[[ Provided data, beginning ]]

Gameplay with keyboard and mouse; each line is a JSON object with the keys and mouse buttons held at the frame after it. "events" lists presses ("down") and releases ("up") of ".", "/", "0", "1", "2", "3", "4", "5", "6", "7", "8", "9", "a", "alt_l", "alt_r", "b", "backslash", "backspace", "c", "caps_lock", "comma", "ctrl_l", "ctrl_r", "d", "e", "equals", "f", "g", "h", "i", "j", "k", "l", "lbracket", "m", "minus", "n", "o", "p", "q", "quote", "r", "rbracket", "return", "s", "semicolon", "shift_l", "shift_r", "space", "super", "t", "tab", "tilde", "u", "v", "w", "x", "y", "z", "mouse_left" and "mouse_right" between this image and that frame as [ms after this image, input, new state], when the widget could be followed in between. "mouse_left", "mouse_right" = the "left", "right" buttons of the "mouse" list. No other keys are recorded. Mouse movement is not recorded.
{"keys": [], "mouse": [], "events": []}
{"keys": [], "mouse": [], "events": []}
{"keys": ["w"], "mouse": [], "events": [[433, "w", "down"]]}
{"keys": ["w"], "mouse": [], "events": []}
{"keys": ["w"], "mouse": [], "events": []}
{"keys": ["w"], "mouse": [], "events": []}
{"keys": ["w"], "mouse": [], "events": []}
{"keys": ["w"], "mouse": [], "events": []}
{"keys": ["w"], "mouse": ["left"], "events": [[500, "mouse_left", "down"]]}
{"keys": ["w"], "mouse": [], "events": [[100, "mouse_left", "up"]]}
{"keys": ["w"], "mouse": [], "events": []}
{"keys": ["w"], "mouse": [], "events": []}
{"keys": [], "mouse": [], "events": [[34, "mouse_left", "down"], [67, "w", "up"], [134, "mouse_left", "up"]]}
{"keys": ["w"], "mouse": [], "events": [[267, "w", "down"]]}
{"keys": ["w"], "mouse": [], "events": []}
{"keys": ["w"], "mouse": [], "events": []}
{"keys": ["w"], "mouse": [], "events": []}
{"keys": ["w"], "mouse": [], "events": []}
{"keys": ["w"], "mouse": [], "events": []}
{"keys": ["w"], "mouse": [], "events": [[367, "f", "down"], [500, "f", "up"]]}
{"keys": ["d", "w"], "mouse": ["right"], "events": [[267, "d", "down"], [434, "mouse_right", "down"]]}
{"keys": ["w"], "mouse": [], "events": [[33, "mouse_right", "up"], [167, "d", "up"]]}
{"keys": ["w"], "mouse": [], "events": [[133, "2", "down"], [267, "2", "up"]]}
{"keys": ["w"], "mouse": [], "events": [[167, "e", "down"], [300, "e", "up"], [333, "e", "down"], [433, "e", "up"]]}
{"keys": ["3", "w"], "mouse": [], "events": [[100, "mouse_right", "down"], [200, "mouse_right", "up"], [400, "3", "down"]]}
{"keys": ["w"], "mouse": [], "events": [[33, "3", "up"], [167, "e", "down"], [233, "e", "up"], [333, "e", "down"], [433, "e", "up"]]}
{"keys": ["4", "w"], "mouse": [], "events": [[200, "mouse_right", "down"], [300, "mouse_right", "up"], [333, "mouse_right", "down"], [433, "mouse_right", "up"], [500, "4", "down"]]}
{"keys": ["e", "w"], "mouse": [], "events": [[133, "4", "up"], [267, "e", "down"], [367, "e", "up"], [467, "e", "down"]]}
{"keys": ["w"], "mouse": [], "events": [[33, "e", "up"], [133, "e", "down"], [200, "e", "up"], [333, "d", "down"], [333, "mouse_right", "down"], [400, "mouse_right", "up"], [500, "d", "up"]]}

[[ Provided data, end ]]

• _Exercise requirements_
A verbatim copy of every record is what you should return.

• _Answer section_
Gameplay with keyboard and mouse; each line is a JSON object with the keys and mouse buttons held at the frame after it. "events" lists presses ("down") and releases ("up") of ".", "/", "0", "1", "2", "3", "4", "5", "6", "7", "8", "9", "a", "alt_l", "alt_r", "b", "backslash", "backspace", "c", "caps_lock", "comma", "ctrl_l", "ctrl_r", "d", "e", "equals", "f", "g", "h", "i", "j", "k", "l", "lbracket", "m", "minus", "n", "o", "p", "q", "quote", "r", "rbracket", "return", "s", "semicolon", "shift_l", "shift_r", "space", "super", "t", "tab", "tilde", "u", "v", "w", "x", "y", "z", "mouse_left" and "mouse_right" between this image and that frame as [ms after this image, input, new state], when the widget could be followed in between. "mouse_left", "mouse_right" = the "left", "right" buttons of the "mouse" list. No other keys are recorded. Mouse movement is not recorded.
{"keys": [], "mouse": [], "events": []}
{"keys": [], "mouse": [], "events": []}
{"keys": ["w"], "mouse": [], "events": [[433, "w", "down"]]}
{"keys": ["w"], "mouse": [], "events": []}
{"keys": ["w"], "mouse": [], "events": []}
{"keys": ["w"], "mouse": [], "events": []}
{"keys": ["w"], "mouse": [], "events": []}
{"keys": ["w"], "mouse": [], "events": []}
{"keys": ["w"], "mouse": ["left"], "events": [[500, "mouse_left", "down"]]}
{"keys": ["w"], "mouse": [], "events": [[100, "mouse_left", "up"]]}
{"keys": ["w"], "mouse": [], "events": []}
{"keys": ["w"], "mouse": [], "events": []}
{"keys": [], "mouse": [], "events": [[34, "mouse_left", "down"], [67, "w", "up"], [134, "mouse_left", "up"]]}
{"keys": ["w"], "mouse": [], "events": [[267, "w", "down"]]}
{"keys": ["w"], "mouse": [], "events": []}
{"keys": ["w"], "mouse": [], "events": []}
{"keys": ["w"], "mouse": [], "events": []}
{"keys": ["w"], "mouse": [], "events": []}
{"keys": ["w"], "mouse": [], "events": []}
{"keys": ["w"], "mouse": [], "events": [[367, "f", "down"], [500, "f", "up"]]}
{"keys": ["d", "w"], "mouse": ["right"], "events": [[267, "d", "down"], [434, "mouse_right", "down"]]}
{"keys": ["w"], "mouse": [], "events": [[33, "mouse_right", "up"], [167, "d", "up"]]}
{"keys": ["w"], "mouse": [], "events": [[133, "2", "down"], [267, "2", "up"]]}
{"keys": ["w"], "mouse": [], "events": [[167, "e", "down"], [300, "e", "up"], [333, "e", "down"], [433, "e", "up"]]}
{"keys": ["3", "w"], "mouse": [], "events": [[100, "mouse_right", "down"], [200, "mouse_right", "up"], [400, "3", "down"]]}
{"keys": ["w"], "mouse": [], "events": [[33, "3", "up"], [167, "e", "down"], [233, "e", "up"], [333, "e", "down"], [433, "e", "up"]]}
{"keys": ["4", "w"], "mouse": [], "events": [[200, "mouse_right", "down"], [300, "mouse_right", "up"], [333, "mouse_right", "down"], [433, "mouse_right", "up"], [500, "4", "down"]]}
{"keys": ["e", "w"], "mouse": [], "events": [[133, "4", "up"], [267, "e", "down"], [367, "e", "up"], [467, "e", "down"]]}
{"keys": ["w"], "mouse": [], "events": [[33, "e", "up"], [133, "e", "down"], [200, "e", "up"], [333, "d", "down"], [333, "mouse_right", "down"], [400, "mouse_right", "up"], [500, "d", "up"]]}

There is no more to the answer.